Showing two cisgender straight-identified men in sexual relationships with two different trans women was important. I wanted to show that this was not unique, that men and people desire our bodies and they come for us and they want us, and we share [our bodies] with them. All of those themes and the specificities were the most vital to me because I knew that that’s what was gonna get viewers, specifically trans viewers, to watch and be like, “Holy s–. I went through that and I cannot believe it’s on television.”
It’s so radical to see that with Candy’s narrative, and how it touches on the pressures of feminine beauty standards and the difficulties of access to medical transition needs at that time.
Completely. The opening shot [of episode 4] was a celebration of trans women of color’s bodies, and it was brilliantly directed by Gwyneth Horder-Payton, who was my directing mentor, as well as Ryan Murphy. I shadowed her throughout that episode because I wrote it. We wanted to flip the paradigm and say, “I don’t want us to say cisgender women are the ideal. Instead, what if we made the bodies that these women are celebrating black and brown trans women’s bodies? So they’re gonna be celebrated. They’re gonna get 10s across the board.” Also bodies that are curvy and voluptuous. Not statuesque, thin, supermodel bodies, which were becoming in vogue at that time. But beyond the struggle with the body, it’s also about what the ballroom is. The ballroom, and she says – I can’t remember the exact line I wrote, but it was, “This is how I see myself and in ballroom I should be able to project that image however I want.”

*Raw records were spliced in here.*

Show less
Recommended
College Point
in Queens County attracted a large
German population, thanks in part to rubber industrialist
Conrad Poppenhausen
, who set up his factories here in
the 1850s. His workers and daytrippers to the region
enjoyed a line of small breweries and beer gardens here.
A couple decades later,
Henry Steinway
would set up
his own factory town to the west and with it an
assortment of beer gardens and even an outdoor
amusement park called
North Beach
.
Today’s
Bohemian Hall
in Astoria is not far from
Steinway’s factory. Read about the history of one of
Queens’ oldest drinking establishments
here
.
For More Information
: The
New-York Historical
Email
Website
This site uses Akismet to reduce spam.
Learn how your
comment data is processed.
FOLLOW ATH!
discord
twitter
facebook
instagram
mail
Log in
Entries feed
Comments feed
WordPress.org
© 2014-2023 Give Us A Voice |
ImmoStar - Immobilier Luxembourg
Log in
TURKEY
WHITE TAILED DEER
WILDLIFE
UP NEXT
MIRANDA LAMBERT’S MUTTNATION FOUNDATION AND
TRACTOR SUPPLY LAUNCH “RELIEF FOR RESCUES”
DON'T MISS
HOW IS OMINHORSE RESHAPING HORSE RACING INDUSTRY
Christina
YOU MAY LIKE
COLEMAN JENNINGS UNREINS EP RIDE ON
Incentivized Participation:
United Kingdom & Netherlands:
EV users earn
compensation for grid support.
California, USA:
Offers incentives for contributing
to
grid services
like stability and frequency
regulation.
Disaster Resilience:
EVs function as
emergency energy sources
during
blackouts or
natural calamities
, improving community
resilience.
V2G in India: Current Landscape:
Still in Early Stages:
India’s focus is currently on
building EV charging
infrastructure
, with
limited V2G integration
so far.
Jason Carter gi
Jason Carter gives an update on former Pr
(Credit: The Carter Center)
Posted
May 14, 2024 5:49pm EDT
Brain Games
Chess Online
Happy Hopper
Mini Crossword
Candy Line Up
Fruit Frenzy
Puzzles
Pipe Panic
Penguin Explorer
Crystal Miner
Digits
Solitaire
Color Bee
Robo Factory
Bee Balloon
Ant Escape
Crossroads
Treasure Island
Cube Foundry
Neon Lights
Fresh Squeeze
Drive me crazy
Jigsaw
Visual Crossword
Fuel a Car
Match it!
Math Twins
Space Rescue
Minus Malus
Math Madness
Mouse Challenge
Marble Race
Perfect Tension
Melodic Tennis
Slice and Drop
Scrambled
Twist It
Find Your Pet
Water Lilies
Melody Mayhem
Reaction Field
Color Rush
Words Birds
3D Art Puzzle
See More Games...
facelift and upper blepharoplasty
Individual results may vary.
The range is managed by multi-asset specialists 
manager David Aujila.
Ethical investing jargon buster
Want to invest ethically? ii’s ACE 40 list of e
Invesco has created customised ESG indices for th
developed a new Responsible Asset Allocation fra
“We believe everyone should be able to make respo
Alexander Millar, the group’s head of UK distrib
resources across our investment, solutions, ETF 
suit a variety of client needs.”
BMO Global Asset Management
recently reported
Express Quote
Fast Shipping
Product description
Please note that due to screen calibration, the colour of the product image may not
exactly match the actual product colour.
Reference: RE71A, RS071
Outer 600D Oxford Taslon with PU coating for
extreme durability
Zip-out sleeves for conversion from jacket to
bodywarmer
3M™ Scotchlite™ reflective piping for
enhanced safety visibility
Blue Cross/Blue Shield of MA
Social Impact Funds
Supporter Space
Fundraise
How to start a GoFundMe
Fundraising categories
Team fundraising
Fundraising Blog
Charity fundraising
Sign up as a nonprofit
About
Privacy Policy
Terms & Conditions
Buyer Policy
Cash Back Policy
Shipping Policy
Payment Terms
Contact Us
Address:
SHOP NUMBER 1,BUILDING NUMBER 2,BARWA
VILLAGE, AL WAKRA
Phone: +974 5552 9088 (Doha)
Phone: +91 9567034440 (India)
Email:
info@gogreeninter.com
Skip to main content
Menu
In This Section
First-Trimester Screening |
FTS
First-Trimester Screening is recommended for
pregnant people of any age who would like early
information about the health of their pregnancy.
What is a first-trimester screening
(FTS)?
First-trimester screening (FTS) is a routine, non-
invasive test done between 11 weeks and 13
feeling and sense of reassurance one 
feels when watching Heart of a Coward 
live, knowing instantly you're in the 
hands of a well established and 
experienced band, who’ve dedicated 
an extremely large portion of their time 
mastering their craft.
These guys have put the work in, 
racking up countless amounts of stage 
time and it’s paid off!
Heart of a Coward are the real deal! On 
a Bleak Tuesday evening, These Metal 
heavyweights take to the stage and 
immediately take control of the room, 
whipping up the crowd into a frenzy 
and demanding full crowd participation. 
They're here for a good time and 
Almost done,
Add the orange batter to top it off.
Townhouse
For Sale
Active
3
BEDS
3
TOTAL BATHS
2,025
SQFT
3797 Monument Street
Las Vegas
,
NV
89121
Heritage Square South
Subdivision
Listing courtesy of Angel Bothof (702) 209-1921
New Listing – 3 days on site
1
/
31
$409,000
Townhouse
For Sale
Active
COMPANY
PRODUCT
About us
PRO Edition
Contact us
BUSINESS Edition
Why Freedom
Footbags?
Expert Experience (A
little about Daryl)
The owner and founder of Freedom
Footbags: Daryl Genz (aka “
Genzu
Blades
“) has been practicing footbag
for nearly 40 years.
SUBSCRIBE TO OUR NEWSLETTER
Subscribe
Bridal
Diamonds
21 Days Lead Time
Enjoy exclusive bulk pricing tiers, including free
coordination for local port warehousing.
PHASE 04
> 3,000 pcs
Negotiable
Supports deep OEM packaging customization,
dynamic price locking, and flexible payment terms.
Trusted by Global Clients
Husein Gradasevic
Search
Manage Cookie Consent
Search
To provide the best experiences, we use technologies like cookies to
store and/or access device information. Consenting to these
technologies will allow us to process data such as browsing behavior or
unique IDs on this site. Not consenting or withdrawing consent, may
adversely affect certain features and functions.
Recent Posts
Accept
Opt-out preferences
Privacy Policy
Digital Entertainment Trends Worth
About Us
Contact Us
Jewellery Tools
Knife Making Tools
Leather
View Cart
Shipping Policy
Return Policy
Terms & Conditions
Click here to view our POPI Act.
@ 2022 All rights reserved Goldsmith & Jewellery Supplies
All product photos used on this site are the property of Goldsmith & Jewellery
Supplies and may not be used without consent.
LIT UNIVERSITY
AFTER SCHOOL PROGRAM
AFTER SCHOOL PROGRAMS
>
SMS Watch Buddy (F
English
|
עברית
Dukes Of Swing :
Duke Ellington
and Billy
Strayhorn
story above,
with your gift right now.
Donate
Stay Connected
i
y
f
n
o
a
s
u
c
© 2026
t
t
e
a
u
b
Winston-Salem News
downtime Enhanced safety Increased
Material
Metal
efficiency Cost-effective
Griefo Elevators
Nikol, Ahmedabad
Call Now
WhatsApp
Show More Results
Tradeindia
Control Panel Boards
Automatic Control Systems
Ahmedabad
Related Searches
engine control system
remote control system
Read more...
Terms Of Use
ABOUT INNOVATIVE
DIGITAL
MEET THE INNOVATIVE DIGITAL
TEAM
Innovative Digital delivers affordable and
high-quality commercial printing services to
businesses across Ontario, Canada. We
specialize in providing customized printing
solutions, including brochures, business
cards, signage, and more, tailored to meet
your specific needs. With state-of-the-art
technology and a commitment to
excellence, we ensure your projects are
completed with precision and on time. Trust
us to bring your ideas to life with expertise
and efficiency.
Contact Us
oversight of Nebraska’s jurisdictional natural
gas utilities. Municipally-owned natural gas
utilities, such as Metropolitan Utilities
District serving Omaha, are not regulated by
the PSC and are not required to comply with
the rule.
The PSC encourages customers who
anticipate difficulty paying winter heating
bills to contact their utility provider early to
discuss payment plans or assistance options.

There’s so many different themes around that. And of course the HIV/AIDS storyline in there with House of Evangelista boys being tested with Pray Tell, and the diagnoses that comes through that are also powerful points about the body and sex and desire and fear that were really going on throughout that whole time period, and still today.
From your perspective, does it feel like the industry is finally listening and realizing why it’s so important to have trans people and people of color in the writer’s room?
Oh my god, it’s vital. That’s one thing that Ryan got right. He knew that he might not have been the ideal steward to bring this particular series about black and brown queer and trans low income folks into focus. Knowing that, he brought on all of these consultants from the ballroom. He brought in choreographers who are trans and who are also part of the ballroom scene. He brought on writers, like me and Our Lady J, and he found a script written by an Afro-Latinx queer man from the Bronx who had roots in these communities. I think it helped set the tone for what the show was.
Do you feel like Pose will hopefully inspire more other shows to do the same in the future?
I hope so. I also think about the power of the influence that we’ve already had, right? Like we have [trans] PAs on set, and people in our hair and makeup departments, background actors, all of whom have never been on a set before, and now they have Pose as their credit. They’ve been let into the door and now they can push through. Maybe they’ll write their own screenplays, maybe they’ll continue to work in props. They now have this show as a building block to be let in. I think that the number one thing you can do anytime you have access, is to make sure you keep that door open and bring your people in with you. I think Pose has been that vehicle for a lot of people to be inspired to say, “Oh s–, I’m deserving of being seen and heard. I’m deserving of being in this space as well. And I have something to say.”